Em 1909, Edward Morgan Forster publicou um conto, "A Máquina Parou" (publicado no Brasil pela Editora Iluminuras), que agora parece incrivelmente profético. Normalmente, não se associa E. M. Forster à ficção científica: ele é considerado mais um cronista da vida emocional atenuada das classes altas inglesas da era eduardiana. Mas sua única incursão na ficção científica parecia prever exatamente o tipo de cenas que seguiram a breve interrupção, no mês passado, de 3 milhões de computadores em todo o mundo devido à introdução de uma atualização defeituosa nos programas da Microsoft.
Na história, ambientada em um tempo indefinido no futuro, a humanidade vive em células subterrâneas individuais, como as de um favo de mel. Existe um mecanismo governante, a Máquina, mas ninguém sabe sua localização ou como ela funciona. O ar é controlado centralmente; alimentos em forma de comprimidos são entregues ao pressionar de um botão. A música é transmitida também ao pressionar de um botão. A comunicação humana é inteiramente por meio de uma tela, e o contato físico mais direto é visto com horror e até nojo, assim como a perspectiva de alcançar ou caminhar na superfície da Terra, onde o ar agora é considerado perigoso. Qualquer experiência não mediada por uma tela é evitada como desnecessária e até desagradável. Palestras mantêm as pessoas entretidas, mas são ministradas de uma maneira exatamente como uma reunião de Zoom. Elas duram dez minutos, indicando uma capacidade de atenção reduzida.

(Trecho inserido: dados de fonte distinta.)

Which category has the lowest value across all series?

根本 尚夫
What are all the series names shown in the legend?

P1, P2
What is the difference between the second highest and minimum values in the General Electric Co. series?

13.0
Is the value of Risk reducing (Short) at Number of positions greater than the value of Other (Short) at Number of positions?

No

Você não pode ler certas passagens de "A Máquina Parou" sem se beliscar para lembrar que foi escrito há 115 anos. Aqui está Vashti, uma das duas personagens principais, em sua célula, chamada por seu filho, Kuno, que foi alocado em uma célula no outro hemisfério (a reprodução é por licença, e os deveres parentais cessam quando a criança é levada para os Berçários Públicos):
Um sino elétrico tocou. A mulher tocou um interruptor e a música silenciou.
"Suponho que devo ver quem é", ela pensou, e colocou sua cadeira em movimento. A cadeira, como a música, era movida por maquinaria e a levou para o outro lado da sala, onde o sino ainda tocava de forma importuna.

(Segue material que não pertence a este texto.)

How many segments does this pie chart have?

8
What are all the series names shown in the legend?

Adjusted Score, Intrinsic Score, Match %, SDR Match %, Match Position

"Quem é?" ela perguntou. Sua voz estava irritada, pois havia sido interrompida várias vezes desde que a música começou. Ela conhecia várias milhares de pessoas; em certas direções, a interação humana havia avançado enormemente.
Mas quando ela escutou no receptor, seu rosto pálido enrugou-se em sorrisos, e ela disse:
"Muito bem. Vamos conversar, vou me isolar. Não espero que aconteça nada importante nos próximos cinco minutos — pois posso te dar cinco minutos completos, Kuno."
Agora todos vivem, ao que parece, em um mundo de constante comunicação virtual, mas sem contato humano real. Como no WhatsApp, Vashti pode ver Kuno, seu filho, na tela, ou não, conforme ela escolhe; e ele pode fazer o mesmo.
Kuno diz a ela que gostaria de visitar a superfície da Terra. Ela fica horrorizada com a possibilidade de a Máquina ouvir esse desejo quase herético, pois, embora oficialmente falando, a superstição religiosa tenha sido superada e substituída pela total racionalidade, Kuno tem uma atitude tanto de medo quanto de reverência em relação à Máquina. Kuno conta a Vashti quando ele teve sua ideia estranha pela primeira vez:
Ele interrompeu-se, e ela pensou que ele parecia triste. Ela não podia ter certeza, pois a Máquina não transmitia nuances de expressão. Ela apenas dava uma ideia geral das pessoas — uma ideia que era boa o suficiente para todos os propósitos práticos, pensou Vashti. A essência imponderável, declarada por uma filosofia desacreditada como sendo a verdadeira essência da interação, era justamente ignorada pela Máquina, assim como o imponderável perfume da uva era ignorado pelos fabricantes de frutas artificiais. Algo "bom o suficiente" havia sido aceito por nossa raça há muito tempo.
No final da história, a Máquina, supostamente autorreparável, começa a quebrar. Os seres humanos, há muito acostumados a receber tudo de mão beijada — do ar à comida, do entretenimento aos arranjos de dormir — estão completamente perdidos. Eles não sabem fazer nada por si mesmos, exceto através da Máquina. Eles entram em pânico e morrem aos milhares, de fato, milhões.
Um sinal do que está por vir? Não apenas voos atrasados, consultas hospitalares canceladas, trens parados, milhões de mensagens não enviadas — mas também escassez apocalíptica de alimentos, cidades desoladas, colapso financeiro total e, portanto, econômico, e guerra civil em toda parte? Como gostamos dessas visões — embora não da realidade delas.